(TEXT PROVIDED)
# Articles from ND Papers



## Fetch (Mar 1, 2002)

I like reading how each of the major papers in the state reports on what is happening. I hope everyone posts simuliar articles to keep us all informed. I copy & paste cause if I just used the link the article is gone in a day or so ???

Posted on Sun, Mar. 03, 2002

N.D. PHEASANT OPENER: COLUMNIST BRAD
DOKKENIt's time to be heard
Pro or con, residents with a stake in N.D. pheasant season debate
should attend upcoming public input meetings

This week, the North Dakota

 Game and Fish Department resumes the process of gathering input
on a plan to open the state's pheasant season a week earlier in
2002.

What appeared all but certain just a few weeks ago, suddenly isn't
such a done deal after all.

The upcoming series of special North Dakota Game and Fish Advisory
Board meetings will bring officials from the agency to each of the
state's eight advisory board districts to hear what residents have to
say about the idea of opening the pheasant season a week earlier.

The advisory board is a governor-appointed panel that serves as a
liaison between Game and Fish and the general public. Each of the
state's eight advisory board districts, set up by geography, has a
representative on that panel. Normally, the advisory board holds two
rounds of meetings each year. The upcoming round is a "special
session," of sorts, devoted exclusively to the pheasant season issue.
The meeting for northeast North Dakota, District 4, is set for 7 p.m.
March 13 in the Grand Forks Herald Community Room.

Hot-button topic

In my years covering the outdoors, I've had the opportunity to report
on some contentious issues. The dispute between Minnesota and
Ontario over fishing rights on Lake of the Woods and other border
waters comes to mind, as does the proposal to delist the timber wolf
from federal protection and return management of the species to the
state.

But nothing can match the furor that's erupted over the issue that
many people now refer to as "Pheasantgate." The idea of opening
the pheasant season a week earlier stirs passion on many levels.

(MATERIAL PROVIDED)

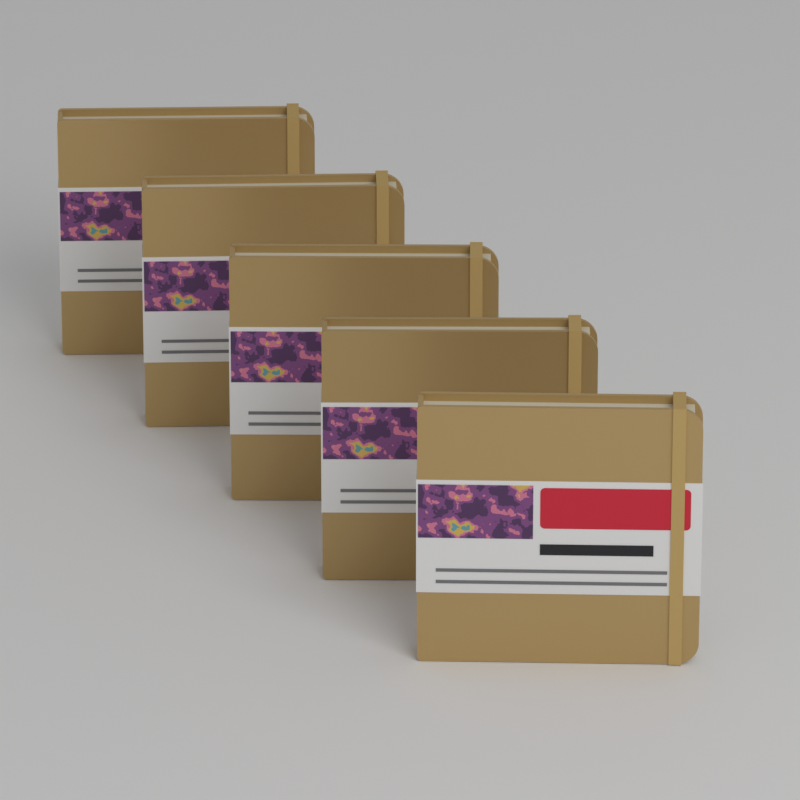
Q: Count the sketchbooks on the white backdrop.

(STATED EXERCISE 1)
From the pheasant season article, list each dispute or proposal that the columnist describes as contentious or heated.
(STATED EXERCISE 2)
According to the pheasant season article, when and where will the District 4 meeting take place?
(STATED EXERCISE 3)
Set down the passage of the pheasant season article that begins at the words "This week, the" and ends after the words "a week earlier.".

(WORKED ANSWER 1)
- The dispute between Minnesota and Ontario over fishing rights on Lake of the Woods and other border waters
- The proposal to delist the timber wolf from federal protection and return management of the species to the state
- The idea of opening the pheasant season a week earlier, which many people call "Pheasantgate"

(WORKED ANSWER 2)
At 7 p.m. on March 13 in the Grand Forks Herald Community Room.

(WORKED ANSWER 3)
This week, the North Dakota

 Game and Fish Department resumes the process of gathering input
on a plan to open the state's pheasant season a week earlier in
2002.

What appeared all but certain just a few weeks ago, suddenly isn't
such a done deal after all.

The upcoming series of special North Dakota Game and Fish Advisory
Board meetings will bring officials from the agency to each of the
state's eight advisory board districts to hear what residents have to
say about the idea of opening the pheasant season a week earlier.